:: Exercise materials ::
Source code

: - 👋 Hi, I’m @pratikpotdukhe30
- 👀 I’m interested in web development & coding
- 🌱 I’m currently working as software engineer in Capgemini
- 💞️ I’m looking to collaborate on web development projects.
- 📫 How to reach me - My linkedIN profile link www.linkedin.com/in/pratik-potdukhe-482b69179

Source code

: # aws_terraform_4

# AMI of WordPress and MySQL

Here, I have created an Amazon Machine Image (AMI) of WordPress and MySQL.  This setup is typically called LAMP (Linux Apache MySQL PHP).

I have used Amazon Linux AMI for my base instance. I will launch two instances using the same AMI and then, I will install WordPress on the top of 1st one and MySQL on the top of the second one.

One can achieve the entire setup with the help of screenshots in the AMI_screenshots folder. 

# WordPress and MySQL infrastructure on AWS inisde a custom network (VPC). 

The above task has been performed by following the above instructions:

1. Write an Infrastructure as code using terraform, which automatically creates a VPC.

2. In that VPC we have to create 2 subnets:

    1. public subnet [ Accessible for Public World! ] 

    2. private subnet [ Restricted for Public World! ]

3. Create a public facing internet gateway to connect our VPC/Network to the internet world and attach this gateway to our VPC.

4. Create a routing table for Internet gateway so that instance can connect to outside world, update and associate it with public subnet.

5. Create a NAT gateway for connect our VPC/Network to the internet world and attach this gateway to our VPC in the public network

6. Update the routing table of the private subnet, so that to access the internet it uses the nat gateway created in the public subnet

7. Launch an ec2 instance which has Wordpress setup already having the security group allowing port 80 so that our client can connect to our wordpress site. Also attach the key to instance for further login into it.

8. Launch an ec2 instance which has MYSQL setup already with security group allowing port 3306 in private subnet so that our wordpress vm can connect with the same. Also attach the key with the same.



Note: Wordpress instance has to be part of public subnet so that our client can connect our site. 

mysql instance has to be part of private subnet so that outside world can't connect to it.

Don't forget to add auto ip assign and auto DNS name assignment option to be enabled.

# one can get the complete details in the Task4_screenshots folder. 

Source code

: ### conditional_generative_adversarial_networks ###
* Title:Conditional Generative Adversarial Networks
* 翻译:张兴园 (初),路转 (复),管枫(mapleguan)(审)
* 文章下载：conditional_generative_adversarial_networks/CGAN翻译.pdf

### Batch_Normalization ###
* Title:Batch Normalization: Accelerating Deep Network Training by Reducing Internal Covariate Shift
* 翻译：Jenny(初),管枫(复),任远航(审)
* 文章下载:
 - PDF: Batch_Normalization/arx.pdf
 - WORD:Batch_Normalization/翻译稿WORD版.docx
:::
- _What the task asks_: Could you reproduce the items above, swapping every "public subnet" for "public-facing subnet" and leaving everything else unchanged?

- _Solution_:
Source code

: - 👋 Hi, I’m @pratikpotdukhe30
- 👀 I’m interested in web development & coding
- 🌱 I’m currently working as software engineer in Capgemini
- 💞️ I’m looking to collaborate on web development projects.
- 📫 How to reach me - My linkedIN profile link www.linkedin.com/in/pratik-potdukhe-482b69179

Source code

: # aws_terraform_4

# AMI of WordPress and MySQL

Here, I have created an Amazon Machine Image (AMI) of WordPress and MySQL.  This setup is typically called LAMP (Linux Apache MySQL PHP).

I have used Amazon Linux AMI for my base instance. I will launch two instances using the same AMI and then, I will install WordPress on the top of 1st one and MySQL on the top of the second one.

One can achieve the entire setup with the help of screenshots in the AMI_screenshots folder. 

# WordPress and MySQL infrastructure on AWS inisde a custom network (VPC). 

The above task has been performed by following the above instructions:

1. Write an Infrastructure as code using terraform, which automatically creates a VPC.

2. In that VPC we have to create 2 subnets:

    1. public-facing subnet [ Accessible for Public World! ] 

    2. private subnet [ Restricted for Public World! ]

3. Create a public facing internet gateway to connect our VPC/Network to the internet world and attach this gateway to our VPC.

4. Create a routing table for Internet gateway so that instance can connect to outside world, update and associate it with public-facing subnet.

5. Create a NAT gateway for connect our VPC/Network to the internet world and attach this gateway to our VPC in the public network

6. Update the routing table of the private subnet, so that to access the internet it uses the nat gateway created in the public-facing subnet

7. Launch an ec2 instance which has Wordpress setup already having the security group allowing port 80 so that our client can connect to our wordpress site. Also attach the key to instance for further login into it.

8. Launch an ec2 instance which has MYSQL setup already with security group allowing port 3306 in private subnet so that our wordpress vm can connect with the same. Also attach the key with the same.



Note: Wordpress instance has to be part of public-facing subnet so that our client can connect our site. 

mysql instance has to be part of private subnet so that outside world can't connect to it.

Don't forget to add auto ip assign and auto DNS name assignment option to be enabled.

# one can get the complete details in the Task4_screenshots folder. 

Source code

: ### conditional_generative_adversarial_networks ###
* Title:Conditional Generative Adversarial Networks
* 翻译:张兴园 (初),路转 (复),管枫(mapleguan)(审)
* 文章下载：conditional_generative_adversarial_networks/CGAN翻译.pdf

### Batch_Normalization ###
* Title:Batch Normalization: Accelerating Deep Network Training by Reducing Internal Covariate Shift
* 翻译：Jenny(初),管枫(复),任远航(审)
* 文章下载:
 - PDF: Batch_Normalization/arx.pdf
 - WORD:Batch_Normalization/翻译稿WORD版.docx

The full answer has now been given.